• Work item:
Copy out the passage below on UK woodland creation and tree-planting targets word for word, from its first sentence to its last.

==== Extract provided

According to provisional statistics published by Forest Research, the research agency of the Forestry Commission, in the year to 31 March 2022 a total of approximately 13,840 hectares of new woodland was created in the UK, consisting of 10,480 hectares in Scotland, 2,260 hectares in England, 580 hectares in Wales, and 540 hectares in Northern Ireland. (The sum of these figures is slightly different to the UK total, as a result of rounding). This is broadly the same as the figure for yearly afforestation in the UK in 2021 published by the government.
However, the 7,500 hectare projection listed in the DESNZ document for yearly afforestation in the UK by 2025 is the same as the 2025 target for England alone mentioned in a number of government documents published in recent years.
Similarly, the projection of 10,300 hectares by 2035 is the same as the level set out by the Department for Energy, Food and Rural Affairs (DEFRA) in its impact assessment of a new tree canopy and woodland cover target for England of 16.5% by 2050, which was adopted into law in 2022.
A DEFRA spokesperson told Full Fact: “The Government has legislated for a statutory tree and woodland target to increase cover of England to 16.5% by 2050 – which is stretching, but key for achieving the Net Zero Strategy.”
It did not confirm future projections for the UK as a whole.
The Scottish Government has set a target of 18,000 hectares a year by 2024/25.
In 2021, the Welsh Government stated that its target is to “increase tree planting to at least 2,000 hectares per year, aiming to increase this to 4,000 hectares as rapidly as possible”. A spokesperson for the Welsh Government confirmed to Full Fact that in order to reach its net zero ambitions it wants to plant a total of 43,000 hectares of new woodland by 2030.
In 2020 the Northern Ireland Assembly Agriculture, Environment and Rural Affairs Minister Edwin Poots pledged to plant 9,000 hectares of new woodland by 2030—averaging 900 hectares per year. We’ve contacted the Northern Ireland Assembly to confirm whether this target still stands.

========
==== Records shown

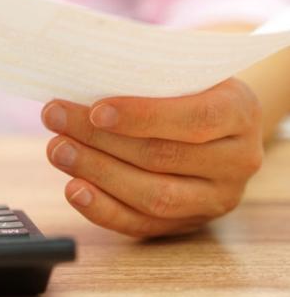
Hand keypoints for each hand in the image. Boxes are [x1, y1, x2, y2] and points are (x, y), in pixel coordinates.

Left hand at [41, 78, 262, 237]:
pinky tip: (74, 189)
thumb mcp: (181, 72)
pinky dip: (103, 209)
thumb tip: (82, 87)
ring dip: (97, 173)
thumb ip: (146, 79)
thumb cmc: (188, 88)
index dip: (142, 116)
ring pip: (153, 195)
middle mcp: (236, 160)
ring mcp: (215, 197)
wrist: (215, 120)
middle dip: (100, 140)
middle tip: (56, 119)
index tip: (97, 111)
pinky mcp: (188, 222)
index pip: (194, 118)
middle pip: (162, 157)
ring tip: (58, 150)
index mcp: (240, 112)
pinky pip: (142, 224)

========

• Completed task:
According to provisional statistics published by Forest Research, the research agency of the Forestry Commission, in the year to 31 March 2022 a total of approximately 13,840 hectares of new woodland was created in the UK, consisting of 10,480 hectares in Scotland, 2,260 hectares in England, 580 hectares in Wales, and 540 hectares in Northern Ireland. (The sum of these figures is slightly different to the UK total, as a result of rounding). This is broadly the same as the figure for yearly afforestation in the UK in 2021 published by the government.
However, the 7,500 hectare projection listed in the DESNZ document for yearly afforestation in the UK by 2025 is the same as the 2025 target for England alone mentioned in a number of government documents published in recent years.
Similarly, the projection of 10,300 hectares by 2035 is the same as the level set out by the Department for Energy, Food and Rural Affairs (DEFRA) in its impact assessment of a new tree canopy and woodland cover target for England of 16.5% by 2050, which was adopted into law in 2022.
A DEFRA spokesperson told Full Fact: “The Government has legislated for a statutory tree and woodland target to increase cover of England to 16.5% by 2050 – which is stretching, but key for achieving the Net Zero Strategy.”
It did not confirm future projections for the UK as a whole.
The Scottish Government has set a target of 18,000 hectares a year by 2024/25.
In 2021, the Welsh Government stated that its target is to “increase tree planting to at least 2,000 hectares per year, aiming to increase this to 4,000 hectares as rapidly as possible”. A spokesperson for the Welsh Government confirmed to Full Fact that in order to reach its net zero ambitions it wants to plant a total of 43,000 hectares of new woodland by 2030.
In 2020 the Northern Ireland Assembly Agriculture, Environment and Rural Affairs Minister Edwin Poots pledged to plant 9,000 hectares of new woodland by 2030—averaging 900 hectares per year. We’ve contacted the Northern Ireland Assembly to confirm whether this target still stands.